Sonntag, 26. April 2009

Klinik unter Palmen





Die Expeditionsleitung ist krank geworden. Nach mehreren Tagen fruchtloser Selbstmedikation fahren wir unter brüllender Mittagssonne zum nächstliegenden Spital.
Im Herzen von "Little Russia", auf der Hauptstraße von DaDongHai liegt das YueHai-Sanatorium, umringt von Massagesalons, Sauna-Bars und Kaffeerestaurants, alle kyrillisch beworben.
Zunächst gilt es, die Empfangsdame zu wecken, die, etwas mürrisch ob der gestörten Mittagsruhe, die obligatorische Behandlungsgebühr von 6 Yuan (0,6 Euro) kassiert und uns um die Ecke zum Doktor schickt.
Wir finden eine Reihe verlassener Behandlungszimmer und schließlich eine nette Schwester. Die holt den diensthabenden Arzt aus dem Bereitschaftszimmer. Auch er sieht aus, als hätten wir ihn eben aus dem Mittagsschlaf gerissen.
Wir haben gewissenhaft unser medizinisches Vokabular aufgerüstet und der junge Doktor lauscht bemüht der Schilderung aufgetretener Symptome während er einen beachtlichen Stapel an Verordnungen, Rezepten und internen Zuweisungen ausfüllt.

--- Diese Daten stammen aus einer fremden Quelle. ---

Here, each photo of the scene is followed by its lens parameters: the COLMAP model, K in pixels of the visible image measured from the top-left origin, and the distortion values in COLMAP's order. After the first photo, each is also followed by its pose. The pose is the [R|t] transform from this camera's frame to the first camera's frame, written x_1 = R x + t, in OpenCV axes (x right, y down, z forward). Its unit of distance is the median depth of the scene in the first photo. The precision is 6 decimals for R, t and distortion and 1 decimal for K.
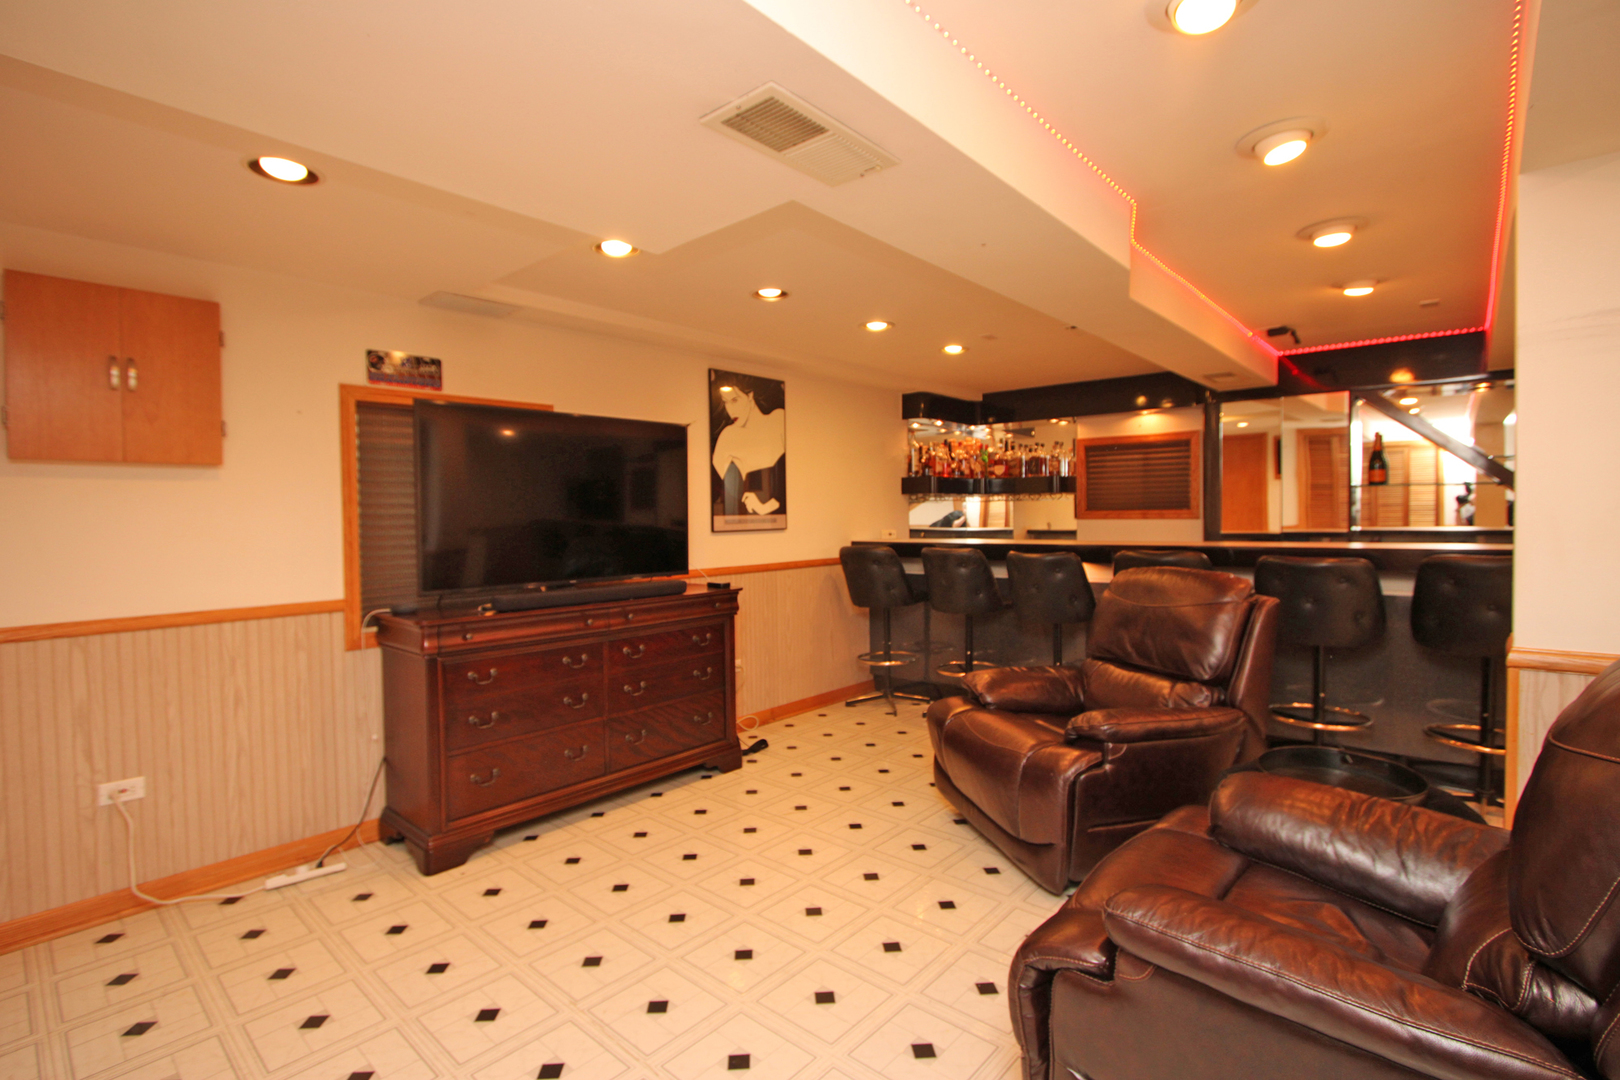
lens RADIAL K [[763.5, 0, 813.1], [0, 763.5, 530.8], [0, 0, 1]] dist [-0.019865, 0.000930]
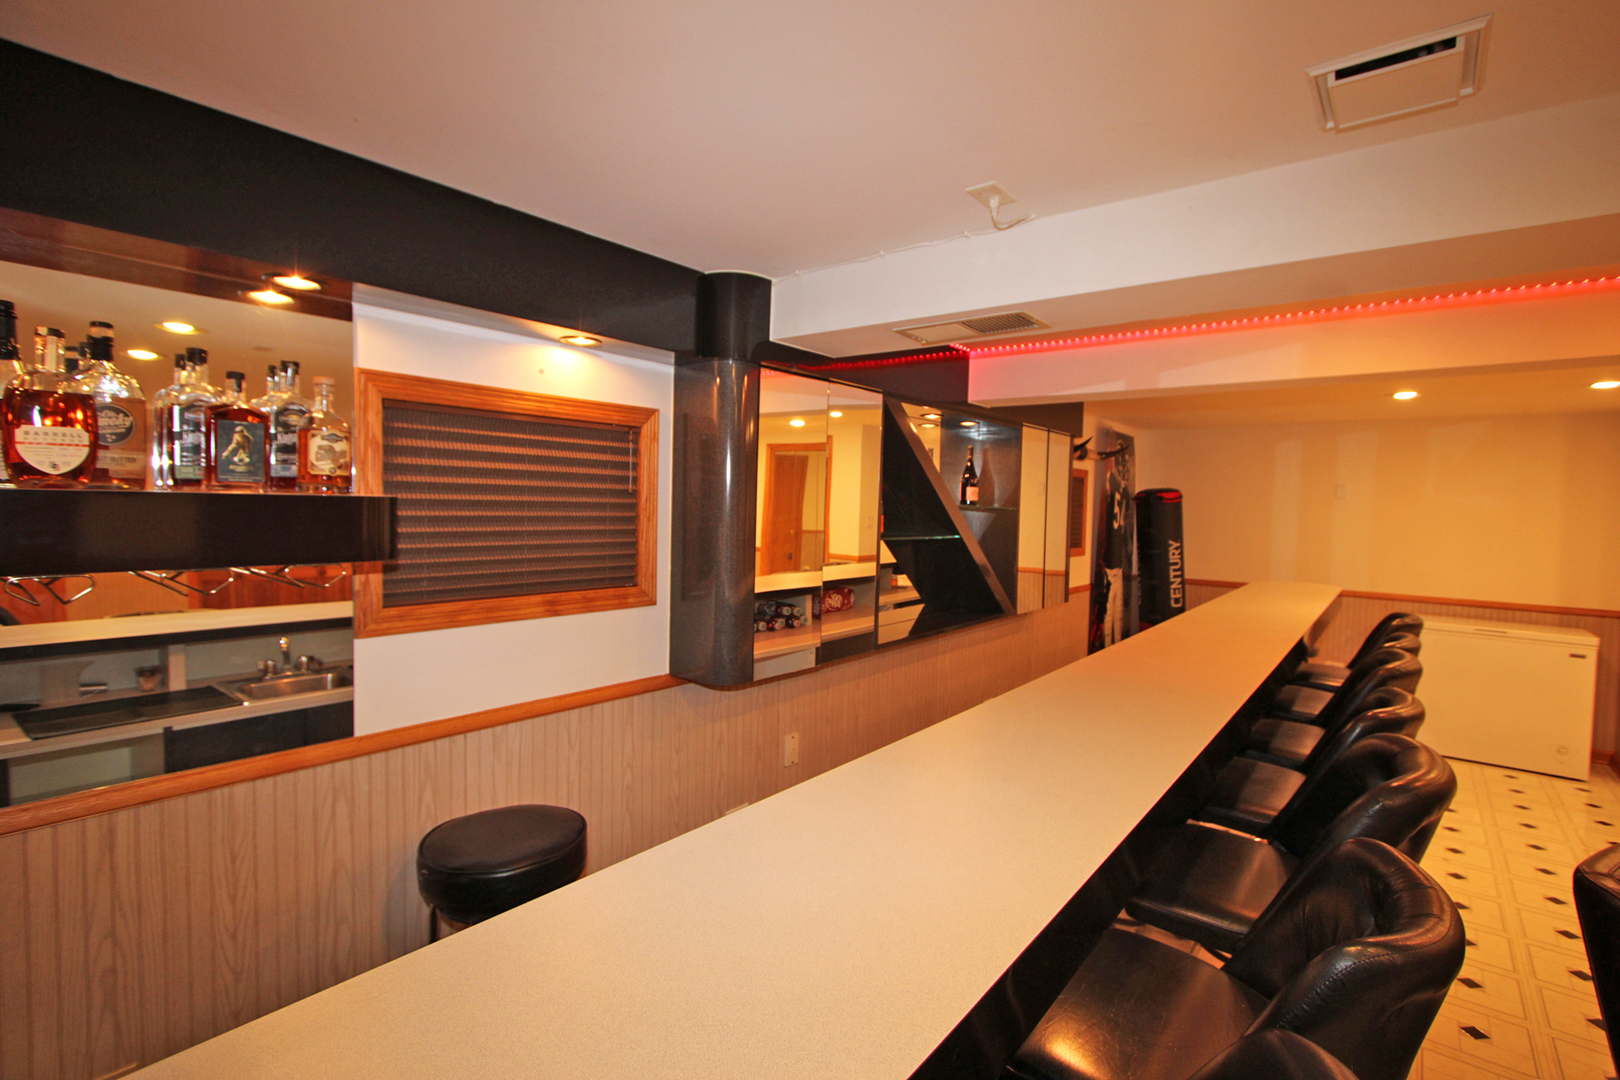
lens RADIAL K [[763.5, 0, 813.1], [0, 763.5, 530.8], [0, 0, 1]] dist [-0.019865, 0.000930]
pose [[-0.061094, -0.028190, 0.997734, 0.043430], [-0.002847, 0.999602, 0.028068, -0.069730], [-0.998128, -0.001126, -0.061150, 0.891997]]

Damit geht es nun zurück zum Empfang. Unsere mürrische Bekannte kassiert 270 Yuan (jetzt eh schon klar: 27 Euro). Dafür gibt's zunächst im Nebenzimmer von der amtierenden Apothekerin ein kiloschweres Paket mit allerlei Medikamenten und genaue Instruktionen zur Einnahme.
Dann bereitet die nette Schwester einen Infusionscocktail vor. Der Tropf wird im gemeinschaftlichen..., na ja, Infusions-Saal verabreicht. Der gäbe eine passende Location für Lazarettszenen verschiedenster Epochen der letzten hundert Jahre.

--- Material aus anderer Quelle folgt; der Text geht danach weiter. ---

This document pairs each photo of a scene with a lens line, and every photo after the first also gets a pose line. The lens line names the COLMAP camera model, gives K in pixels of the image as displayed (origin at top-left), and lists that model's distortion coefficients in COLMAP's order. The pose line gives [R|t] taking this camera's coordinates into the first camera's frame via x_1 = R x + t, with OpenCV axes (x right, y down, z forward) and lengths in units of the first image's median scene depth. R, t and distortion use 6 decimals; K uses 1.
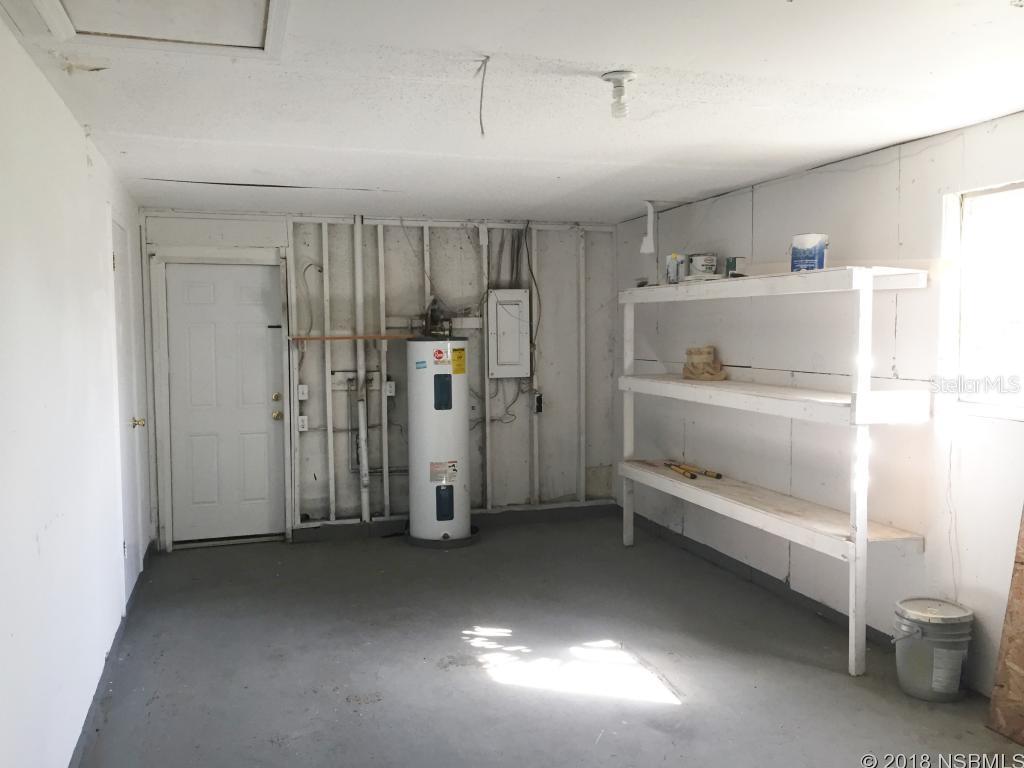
lens RADIAL K [[873.4, 0, 506.6], [0, 873.4, 382.9], [0, 0, 1]] dist [0.028726, 0.017577]
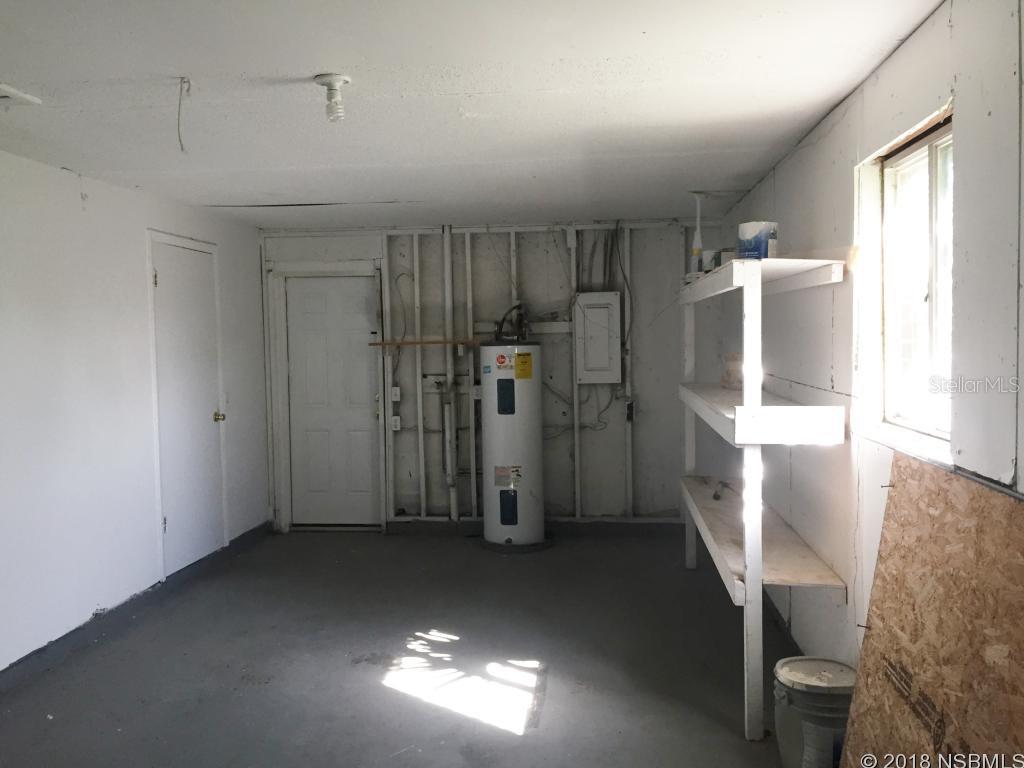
lens RADIAL K [[873.4, 0, 509.4], [0, 873.4, 385.7], [0, 0, 1]] dist [0.028726, 0.017577]
pose [[0.916865, 0.017198, -0.398826, 0.322382], [-0.017451, 0.999843, 0.002997, -0.005067], [0.398815, 0.004212, 0.917022, 0.079746]]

Mittlerweile ist die Mittagspause um. Die Spitalsbelegschaft findet sich nach und nach wieder ein.
Für uns bedeutet dies, daß die folgenden Untersuchungen unter mitgeführter Infusionsflasche vorgenommen werden müssen. Schon beim EKG führt das zu ersten Komplikationen. Aus dem archaischen Aufzeichnungsgerät hängen die Impulsfühler an einem guten Dutzend Kabeln. Die sind zu einem nur mühsam entwirrbaren Knäuel verknotet, das jetzt auch noch unseren Tropfschlauch zu verschlingen droht.
Die Produktion der danach verlangten Urinprobe führt entsprechend zu weiteren abenteuerlichen Komplikationen unterm mobilen Tropf. Kaum zurück auf der Liege, kaum etwas entspannt, nähert sich der nächste Arzt, um Blut fürs Labor aus den Fingern zu saugen und damit für weitere fragwürdige Kurzweil zu sorgen.
Am späten Nachmittag verlassen wir gestärkt und erleichtert das Sanatorium, wissend, daß wir nach zweieinhalb Stunden im Wiener AKH noch keinen Arzt zu Gesicht bekommen hätten.
Für den Gegenwert von sechs österreichischen Rezeptgebühren erhielten wir eine Reihe wichtiger Untersuchungen (noch dazu mit beruhigenden Ergebnissen), zwei stärkende Infusionen (Morgen nächster Termin) und eine beachtliche Menge an Medikamenten, die uns optimistisch an die Weiterreise denken lassen.